While researching, I found that starting from SQL Server 2016, the Database Engine changed, and Trace Flag 2371 is enabled by default. This changes the threshold used by the auto-update statistics process to a dynamic threshold. So I decided to check if statistics were changing mid-run, explaining why DELETEs duration got worse and why the plan was changing.

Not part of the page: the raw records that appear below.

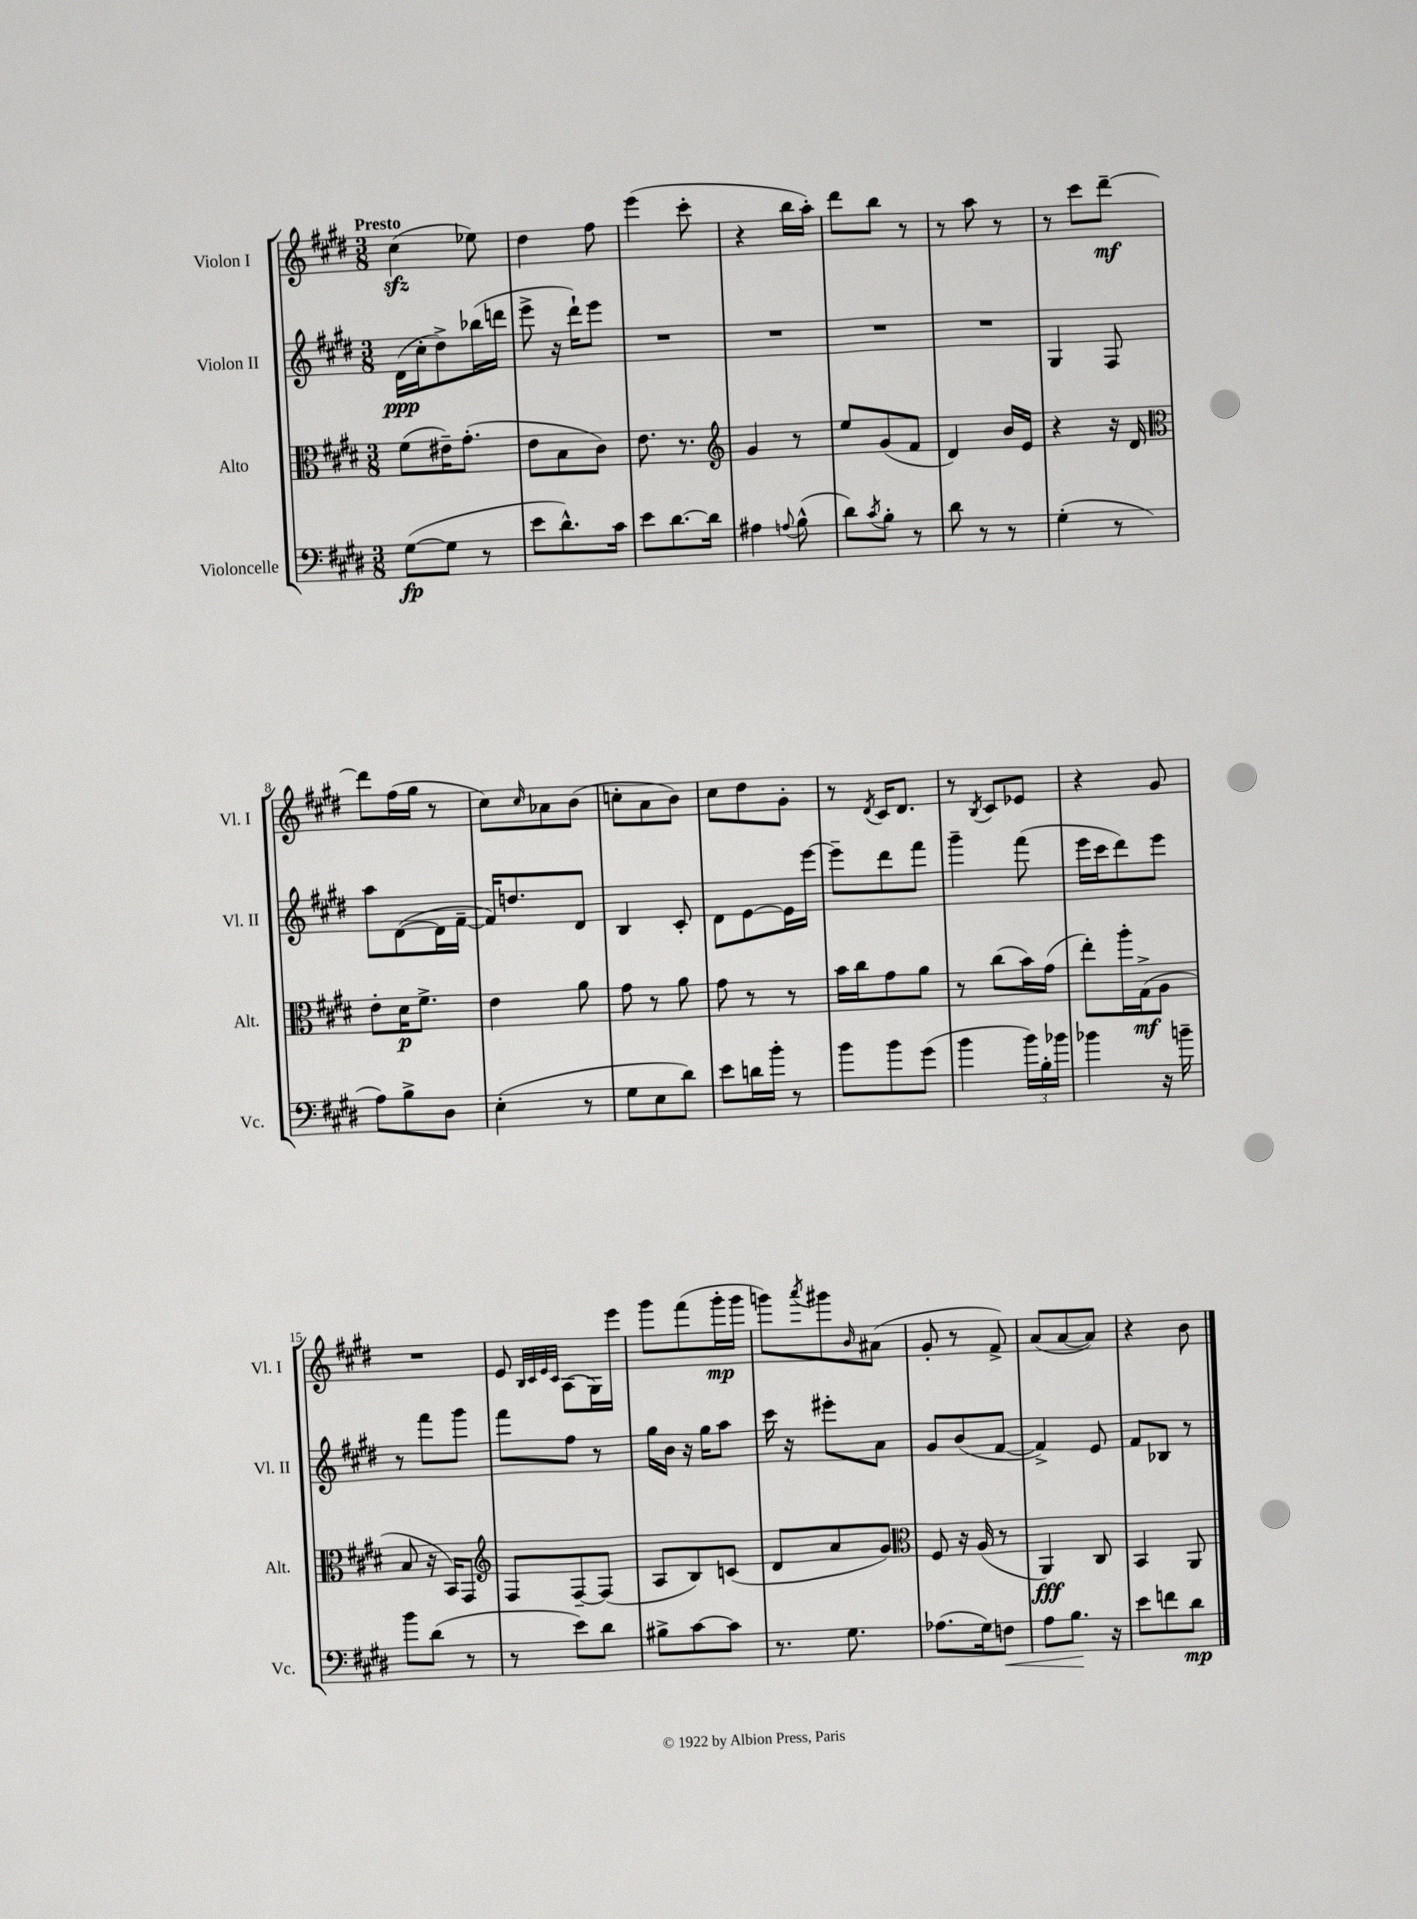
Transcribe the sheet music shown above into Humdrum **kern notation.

**kern	**kern	**kern	**kern
*staff4	*staff3	*staff2	*staff1
*clefF4	*clefC3	*clefG2	*clefG2
*k[f#c#g#d#]	*k[f#c#g#d#]	*k[f#c#g#d#]	*k[f#c#g#d#]
*M3/8	*M3/8	*M3/8	*M3/8
([8G#	(8f#	(16d#	(4cc#
.	.	16cc#'	.
8G#]	16e#~)	8dd#^)	.
.	(8.g#'	.	.
8r	.	(16bb-	8ee-)
.	.	16ddd	.
=	=	=	=
8e	8e	8eee^	4dd#
8.d#^^)	8B	16r	.
.	.	16ddd#`)	.
.	8c#)	8eee	8ff#
16c#	.	.	.
=	=	=	=
8e	8.e	4.r	(4eee
[8.d#	.	.	.
.	8.r	.	.
.	.	.	8ccc#'
16d#]	.	.	.
=	=	=	=
*	*clefG2	*	*
4A#	4g#	4.r	4r
8qqA	.	.	.
(8B^^	8r	.	16bb
.	.	.	16aa')
=	=	=	=
8d#)	8ee	4.r	8ddd#
8qc#	.	.	.
8B'	(8g#	.	8bb
8r	8f#	.	8r
=	=	=	=
8d#	4d#)	4.r	8r
8r	.	.	8aa
8r	16b	.	8r
.	16e	.	.
=	=	=	=
(4G#'	4r	4G#	8r
.	.	.	8ccc#
8r	16r	8F#	[8ddd#~
.	16d#	.	.
=	=	=	=
*	*clefC3	*	*
8A)	8e'	8aa	8ddd#]
8B^	16d#	([8d#	(16ff#
.	8.f#^	.	16gg#
8D#	.	16d#]	8r
.	.	[16f#~	.
=	=	=	=
(4E'	4e	16f#])	8cc#)
.	.	8.dd	.
.	.	.	16qqcc#
.	.	.	8a-
8r	8a	8d#	(8b
=	=	=	=
8G#	8g#	4B	8cc'
8E	8r	.	8a
8d#)	8a	8c#'	8b)
=	=	=	=
8e	8g#	8d#	8cc#
16d	8r	[8e	8dd#
16b'	.	.	.
8r	8r	16e]	8g#'
.	.	[16eee	.
=	=	=	=
8b	16b	8eee~]	8r
.	16cc#	.	.
.	.	.	8qd#
8b	8g#	8ddd#	16c#
.	.	.	8.d#
(8g#	8a	8fff#	.
=	=	=	=
4b	8r	4ggg#~	8r
.	.	.	8qB
.	(8cc#	.	8c#
24b)	16b)	(8fff#	8e-
24B'	.	.	.
.	(16g#	.	.
24b-	.	.	.
=	=	=	=
4b-	8ee')	16eee	4r
.	.	16ccc#	.
.	16aa'	8ddd#)	.
.	(16G#^	.	.
16r	8A	8eee	8g#
16b~	.	.	.
=	=	=	=
8b	8B	8r	4.r
(8d#	16r	8fff#	.
.	16BB)	.	.
8r	8GG#	8ggg#	.
=	=	=	=
*	*clefG2	*	*
8r	8F#	8fff#	8e
.	.	.	32qqB
.	.	.	32qqc#
.	.	.	32qqe
.	.	.	32qqc#
8e)	[8F#~	8ff#	(8A
8d#	(8F#]	8r	16G#)
.	.	.	16eee
=	=	=	=
8B#^	8A	16gg#	8ggg#
.	.	16b	.
[8c#	8B)	16r	(8fff#
.	.	16gg#	.
8c#]	(8c	8aa	16ggg#'
.	.	.	16ggg#
=	=	=	=
8.r	8d#	16ccc#	8ggg)
.	.	16r	.
.	.	.	8qaaa
.	8a	8eee#'	8ggg#
8.G#	.	.	.
.	.	.	16qqb
.	8g#)	8a	(8a#
=	=	=	=
*	*clefC3	*	*
(8.A-	8F#	8g#	8g#'
.	16r	(8b	8r
16G#)	(16A	.	.
8F	8r	[8f#	8f#^)
=	=	=	=
8A	4AA)	4f#^])	(8a
8.B	.	.	[8a
.	8C#	8e	8a])
16r	.	.	.
=	=	=	=
8e	4BB	8f#	4r
8f	.	8B-	.
8d#	8AA	8r	8b
==	==	==	==
*-	*-	*-	*-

And voilá. So basically, updated statistics are generating new plans, and those plans are worse. I just don't understand why they're worse... but ok.
So, it has nothing to do with the driver but with the database engine's changes.
Anyway, thank you!
Very interesting, thank you for looking into this. We'll go ahead and close this issue, but I'm hoping in anyone else in the future has this same issue they come across this thread.
Question
I have this java program that reads a CSV file and updates a table (performing deletes and inserts) in batches using
java.sql.PreparedStatement.addBatch
andjava.sql.PreparedStatement.executeBatch
. I noticed a significant performance drop when migrating from SQL Server 2012 to SQL Server 2019 and changing the database compatibility level from 110 to 150.It appears that while using the database in compatibility level 110, batches are trully being generated, but in compatibility level 150, deletes/inserts are being made line by line? Does that make sense?
Since this java program is a little bit old, we were still using sqljdbc4 4.2. We tried migrating to mssql-jdbc 12.6.2.jre8, but the problem still persists.
The connection string is:
jdbc:sqlserver://localhost:1433;databaseName=XXX;selectMethod=cursor;encrypt=true;trustServerCertificate=true;
Is there anything missing on the connection string? Is this a known problem?